Report: PLA's A-team spies on the internet - Wendell Minnick

Wendell Minnick
A new report from the US details the efforts of the People's Liberation Army (PLA) to spy online, writes defense specialist Wendell Minnick in Defense News. The Chinese army might be addressing unauthorized cyber attacks, but the focus is still unclear.

Wendell Minnick:
The report, "The Chinese People's Liberation Army Signal Intelligence and Cyber Reconnaissance Infrastructure," by Mark Stokes and Jenny Lin of the Project 2049 Institute, Arlington, Va., provides the first overview of the PLA General Staff Department's Third Department, China's premier cryptologic service responsible for signals and cyber intelligence collection. 
The Third Department is comparable to the U.S. National Security Agency and appears to be diversifying its traditional SIGINT mission to include cyber surveillance, also known as computer network exploitation (CNE), the report said.

Directive A - How many lines in the records contain the string "Score"? Give only the number.
The article about PLA online spying has no connection to the records.

Records for processing -
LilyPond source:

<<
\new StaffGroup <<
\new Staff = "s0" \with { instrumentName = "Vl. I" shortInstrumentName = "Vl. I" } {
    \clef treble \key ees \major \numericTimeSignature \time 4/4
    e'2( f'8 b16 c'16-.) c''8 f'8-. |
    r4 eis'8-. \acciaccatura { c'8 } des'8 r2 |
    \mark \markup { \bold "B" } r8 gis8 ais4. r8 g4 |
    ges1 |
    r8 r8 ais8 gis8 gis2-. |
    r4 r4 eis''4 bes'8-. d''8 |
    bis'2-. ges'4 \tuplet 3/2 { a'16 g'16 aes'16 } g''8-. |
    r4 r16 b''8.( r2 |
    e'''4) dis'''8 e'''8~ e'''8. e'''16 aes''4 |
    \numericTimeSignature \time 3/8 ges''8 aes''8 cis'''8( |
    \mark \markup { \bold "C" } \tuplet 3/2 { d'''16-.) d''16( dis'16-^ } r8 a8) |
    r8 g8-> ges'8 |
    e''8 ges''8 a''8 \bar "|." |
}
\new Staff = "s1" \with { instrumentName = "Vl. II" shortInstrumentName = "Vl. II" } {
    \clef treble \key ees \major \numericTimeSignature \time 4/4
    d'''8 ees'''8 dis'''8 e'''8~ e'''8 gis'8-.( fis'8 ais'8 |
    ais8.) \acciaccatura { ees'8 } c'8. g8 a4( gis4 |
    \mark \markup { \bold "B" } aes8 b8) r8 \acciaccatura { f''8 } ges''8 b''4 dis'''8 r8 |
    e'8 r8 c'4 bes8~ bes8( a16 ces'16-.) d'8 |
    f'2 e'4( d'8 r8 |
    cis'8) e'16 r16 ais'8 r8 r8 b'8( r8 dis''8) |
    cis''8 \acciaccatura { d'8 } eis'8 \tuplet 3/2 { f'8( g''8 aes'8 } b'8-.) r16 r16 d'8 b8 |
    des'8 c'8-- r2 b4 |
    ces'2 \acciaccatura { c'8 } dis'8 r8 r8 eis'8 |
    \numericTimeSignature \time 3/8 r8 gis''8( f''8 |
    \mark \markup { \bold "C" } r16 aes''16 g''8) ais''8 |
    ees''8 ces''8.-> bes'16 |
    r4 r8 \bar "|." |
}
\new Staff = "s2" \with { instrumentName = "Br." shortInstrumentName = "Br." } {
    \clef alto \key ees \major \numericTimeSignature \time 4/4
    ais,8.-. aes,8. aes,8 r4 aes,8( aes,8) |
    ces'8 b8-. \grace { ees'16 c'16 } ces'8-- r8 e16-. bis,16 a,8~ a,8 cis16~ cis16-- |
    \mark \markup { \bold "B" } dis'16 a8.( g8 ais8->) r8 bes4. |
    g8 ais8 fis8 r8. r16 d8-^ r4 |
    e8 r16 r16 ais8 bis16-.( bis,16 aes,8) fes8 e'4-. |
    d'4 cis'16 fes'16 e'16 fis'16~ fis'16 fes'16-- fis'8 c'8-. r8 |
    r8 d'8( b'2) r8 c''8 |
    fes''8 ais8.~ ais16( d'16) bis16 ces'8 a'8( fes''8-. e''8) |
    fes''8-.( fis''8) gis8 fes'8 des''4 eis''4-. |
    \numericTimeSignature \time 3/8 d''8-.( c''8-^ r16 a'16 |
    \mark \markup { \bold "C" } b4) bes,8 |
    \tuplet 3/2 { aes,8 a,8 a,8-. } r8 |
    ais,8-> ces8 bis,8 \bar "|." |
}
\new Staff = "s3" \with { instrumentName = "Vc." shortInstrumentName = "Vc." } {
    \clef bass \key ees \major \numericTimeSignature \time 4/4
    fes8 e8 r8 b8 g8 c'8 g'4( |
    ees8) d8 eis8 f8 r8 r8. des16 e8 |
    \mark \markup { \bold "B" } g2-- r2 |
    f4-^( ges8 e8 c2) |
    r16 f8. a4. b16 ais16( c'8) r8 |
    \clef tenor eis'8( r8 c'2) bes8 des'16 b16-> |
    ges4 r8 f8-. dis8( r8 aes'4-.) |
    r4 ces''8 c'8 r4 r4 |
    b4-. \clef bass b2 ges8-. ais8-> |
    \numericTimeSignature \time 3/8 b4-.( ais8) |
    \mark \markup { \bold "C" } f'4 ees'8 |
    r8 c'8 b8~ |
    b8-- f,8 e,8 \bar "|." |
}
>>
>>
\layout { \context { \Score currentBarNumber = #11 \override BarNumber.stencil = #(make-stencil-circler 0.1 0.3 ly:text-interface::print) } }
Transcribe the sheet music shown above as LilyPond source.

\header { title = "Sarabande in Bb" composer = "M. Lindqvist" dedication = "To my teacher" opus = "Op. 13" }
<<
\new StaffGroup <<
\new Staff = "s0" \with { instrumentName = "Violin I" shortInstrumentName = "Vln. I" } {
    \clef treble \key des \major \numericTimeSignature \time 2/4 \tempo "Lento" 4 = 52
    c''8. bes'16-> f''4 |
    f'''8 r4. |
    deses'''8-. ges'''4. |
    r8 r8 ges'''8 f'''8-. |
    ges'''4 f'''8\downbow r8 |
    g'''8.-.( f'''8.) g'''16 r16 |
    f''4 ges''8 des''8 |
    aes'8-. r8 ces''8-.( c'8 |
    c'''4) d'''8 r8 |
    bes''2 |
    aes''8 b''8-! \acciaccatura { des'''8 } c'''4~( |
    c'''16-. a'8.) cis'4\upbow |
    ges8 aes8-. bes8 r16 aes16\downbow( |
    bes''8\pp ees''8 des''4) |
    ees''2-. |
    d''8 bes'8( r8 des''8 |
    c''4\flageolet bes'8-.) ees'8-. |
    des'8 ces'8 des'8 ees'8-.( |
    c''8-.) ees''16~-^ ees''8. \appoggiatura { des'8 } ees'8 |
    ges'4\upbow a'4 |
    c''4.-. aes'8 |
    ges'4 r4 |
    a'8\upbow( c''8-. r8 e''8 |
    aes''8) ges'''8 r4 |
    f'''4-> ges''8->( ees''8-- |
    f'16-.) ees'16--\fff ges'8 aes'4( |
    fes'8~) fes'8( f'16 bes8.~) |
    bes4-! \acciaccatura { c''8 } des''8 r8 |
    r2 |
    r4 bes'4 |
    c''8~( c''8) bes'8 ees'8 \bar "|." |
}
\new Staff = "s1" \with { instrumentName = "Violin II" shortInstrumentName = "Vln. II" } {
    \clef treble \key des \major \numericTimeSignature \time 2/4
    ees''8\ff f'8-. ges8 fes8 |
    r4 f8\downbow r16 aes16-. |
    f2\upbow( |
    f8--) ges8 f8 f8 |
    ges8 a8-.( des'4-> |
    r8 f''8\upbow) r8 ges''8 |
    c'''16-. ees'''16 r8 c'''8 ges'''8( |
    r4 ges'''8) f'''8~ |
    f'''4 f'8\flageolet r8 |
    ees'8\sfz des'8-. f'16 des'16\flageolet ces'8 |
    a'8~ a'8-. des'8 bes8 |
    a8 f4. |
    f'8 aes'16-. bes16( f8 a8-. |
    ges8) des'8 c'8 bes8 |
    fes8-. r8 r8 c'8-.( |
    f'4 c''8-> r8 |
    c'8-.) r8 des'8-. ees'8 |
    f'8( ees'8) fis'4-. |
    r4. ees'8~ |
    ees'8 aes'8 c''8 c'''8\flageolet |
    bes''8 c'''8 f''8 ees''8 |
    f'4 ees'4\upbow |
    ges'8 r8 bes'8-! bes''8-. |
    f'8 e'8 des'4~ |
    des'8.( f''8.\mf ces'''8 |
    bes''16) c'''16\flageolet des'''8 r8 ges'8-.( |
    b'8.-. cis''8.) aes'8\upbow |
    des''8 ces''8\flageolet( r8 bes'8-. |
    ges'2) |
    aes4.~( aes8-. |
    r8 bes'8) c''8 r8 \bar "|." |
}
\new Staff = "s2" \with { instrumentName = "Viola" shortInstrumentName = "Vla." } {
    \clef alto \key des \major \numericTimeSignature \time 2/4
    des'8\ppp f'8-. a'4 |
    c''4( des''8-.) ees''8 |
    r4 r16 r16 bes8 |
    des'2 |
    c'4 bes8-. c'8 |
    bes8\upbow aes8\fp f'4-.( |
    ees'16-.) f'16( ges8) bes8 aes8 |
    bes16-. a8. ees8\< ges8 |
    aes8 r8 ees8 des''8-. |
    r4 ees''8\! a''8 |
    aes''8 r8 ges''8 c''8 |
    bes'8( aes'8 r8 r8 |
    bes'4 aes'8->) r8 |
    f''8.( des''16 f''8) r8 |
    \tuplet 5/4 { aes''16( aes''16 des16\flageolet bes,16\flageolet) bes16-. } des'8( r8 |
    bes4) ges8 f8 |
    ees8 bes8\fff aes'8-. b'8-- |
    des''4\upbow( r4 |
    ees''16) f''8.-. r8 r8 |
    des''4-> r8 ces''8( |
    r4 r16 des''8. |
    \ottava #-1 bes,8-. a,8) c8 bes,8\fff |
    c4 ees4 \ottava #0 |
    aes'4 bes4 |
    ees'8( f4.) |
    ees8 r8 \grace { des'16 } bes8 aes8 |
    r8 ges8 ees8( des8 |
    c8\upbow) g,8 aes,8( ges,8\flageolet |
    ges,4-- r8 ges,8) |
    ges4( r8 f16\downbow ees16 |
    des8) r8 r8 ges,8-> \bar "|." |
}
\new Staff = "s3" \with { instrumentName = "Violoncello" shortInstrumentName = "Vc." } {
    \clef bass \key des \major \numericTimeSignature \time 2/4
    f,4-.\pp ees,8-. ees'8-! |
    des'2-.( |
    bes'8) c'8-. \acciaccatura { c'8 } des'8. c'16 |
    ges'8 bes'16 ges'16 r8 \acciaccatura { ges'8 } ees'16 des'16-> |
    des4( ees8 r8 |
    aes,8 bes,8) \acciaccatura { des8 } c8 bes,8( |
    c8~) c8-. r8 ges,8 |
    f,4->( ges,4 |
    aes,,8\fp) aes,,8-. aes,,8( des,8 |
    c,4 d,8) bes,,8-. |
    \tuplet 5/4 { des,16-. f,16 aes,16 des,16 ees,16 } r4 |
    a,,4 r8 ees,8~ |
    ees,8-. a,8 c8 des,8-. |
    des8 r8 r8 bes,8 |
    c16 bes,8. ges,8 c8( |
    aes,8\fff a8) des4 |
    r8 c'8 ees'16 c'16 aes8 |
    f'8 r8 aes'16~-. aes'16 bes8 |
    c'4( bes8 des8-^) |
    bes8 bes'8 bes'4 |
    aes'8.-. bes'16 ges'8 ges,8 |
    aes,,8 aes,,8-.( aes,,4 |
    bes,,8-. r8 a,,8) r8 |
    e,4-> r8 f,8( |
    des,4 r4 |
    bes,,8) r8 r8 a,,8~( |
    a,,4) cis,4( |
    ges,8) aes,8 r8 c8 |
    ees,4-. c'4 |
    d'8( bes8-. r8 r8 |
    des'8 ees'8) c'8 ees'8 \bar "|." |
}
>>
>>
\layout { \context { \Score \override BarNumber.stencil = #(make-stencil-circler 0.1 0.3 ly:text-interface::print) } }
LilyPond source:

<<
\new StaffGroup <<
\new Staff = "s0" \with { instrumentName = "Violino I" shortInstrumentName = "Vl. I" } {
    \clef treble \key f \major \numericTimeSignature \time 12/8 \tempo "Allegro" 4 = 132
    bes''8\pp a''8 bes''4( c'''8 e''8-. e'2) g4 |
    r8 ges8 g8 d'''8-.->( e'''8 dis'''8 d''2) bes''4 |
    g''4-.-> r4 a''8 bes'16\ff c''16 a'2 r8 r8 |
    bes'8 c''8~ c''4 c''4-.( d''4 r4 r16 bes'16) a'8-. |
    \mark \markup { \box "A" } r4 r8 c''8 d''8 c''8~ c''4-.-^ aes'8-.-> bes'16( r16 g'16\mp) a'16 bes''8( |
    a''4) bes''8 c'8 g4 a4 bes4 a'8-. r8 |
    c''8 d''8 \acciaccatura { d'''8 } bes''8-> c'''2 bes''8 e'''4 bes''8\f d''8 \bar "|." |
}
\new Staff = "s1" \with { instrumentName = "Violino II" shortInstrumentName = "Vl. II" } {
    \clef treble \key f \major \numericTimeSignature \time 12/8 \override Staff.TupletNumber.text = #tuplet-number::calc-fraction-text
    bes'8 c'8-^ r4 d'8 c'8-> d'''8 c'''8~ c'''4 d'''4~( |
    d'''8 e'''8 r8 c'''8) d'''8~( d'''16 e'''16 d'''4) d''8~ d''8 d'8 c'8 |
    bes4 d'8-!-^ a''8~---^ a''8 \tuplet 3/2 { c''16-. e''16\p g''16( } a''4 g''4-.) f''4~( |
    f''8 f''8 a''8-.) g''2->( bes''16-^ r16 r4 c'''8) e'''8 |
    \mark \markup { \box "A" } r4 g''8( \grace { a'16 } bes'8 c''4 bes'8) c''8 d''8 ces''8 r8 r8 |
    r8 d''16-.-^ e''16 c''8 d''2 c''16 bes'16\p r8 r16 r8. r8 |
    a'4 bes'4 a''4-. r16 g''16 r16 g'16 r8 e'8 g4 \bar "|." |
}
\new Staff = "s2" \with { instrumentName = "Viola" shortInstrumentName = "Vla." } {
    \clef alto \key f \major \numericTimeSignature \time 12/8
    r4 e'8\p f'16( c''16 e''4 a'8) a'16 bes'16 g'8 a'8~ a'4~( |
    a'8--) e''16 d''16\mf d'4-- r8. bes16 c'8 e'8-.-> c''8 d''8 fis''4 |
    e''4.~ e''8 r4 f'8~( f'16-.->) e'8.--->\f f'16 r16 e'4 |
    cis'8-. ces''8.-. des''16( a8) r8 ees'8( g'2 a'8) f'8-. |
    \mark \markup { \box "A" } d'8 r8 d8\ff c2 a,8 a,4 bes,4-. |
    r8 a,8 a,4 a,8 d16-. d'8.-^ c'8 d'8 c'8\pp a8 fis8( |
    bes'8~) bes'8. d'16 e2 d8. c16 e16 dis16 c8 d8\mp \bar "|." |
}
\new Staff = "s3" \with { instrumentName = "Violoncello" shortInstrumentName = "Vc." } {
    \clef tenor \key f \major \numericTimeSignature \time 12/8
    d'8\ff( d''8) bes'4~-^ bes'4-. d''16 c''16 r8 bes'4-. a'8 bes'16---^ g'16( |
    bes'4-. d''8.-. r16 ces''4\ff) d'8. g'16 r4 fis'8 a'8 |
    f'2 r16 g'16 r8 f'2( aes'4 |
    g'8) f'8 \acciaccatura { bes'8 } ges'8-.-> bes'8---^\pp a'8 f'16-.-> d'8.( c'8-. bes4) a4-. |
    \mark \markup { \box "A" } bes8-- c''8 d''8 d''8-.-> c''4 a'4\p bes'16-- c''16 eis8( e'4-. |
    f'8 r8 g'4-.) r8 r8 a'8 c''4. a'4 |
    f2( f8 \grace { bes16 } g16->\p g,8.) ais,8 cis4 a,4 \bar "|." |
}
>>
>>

Directive B - Why does the article about PLA online spying describe the Third Department as diversifying its mission?

Task solution A - 2

Task solution B - According to the report, the Third Department appears to be widening its traditional SIGINT mission to include cyber surveillance, which is also known as computer network exploitation (CNE).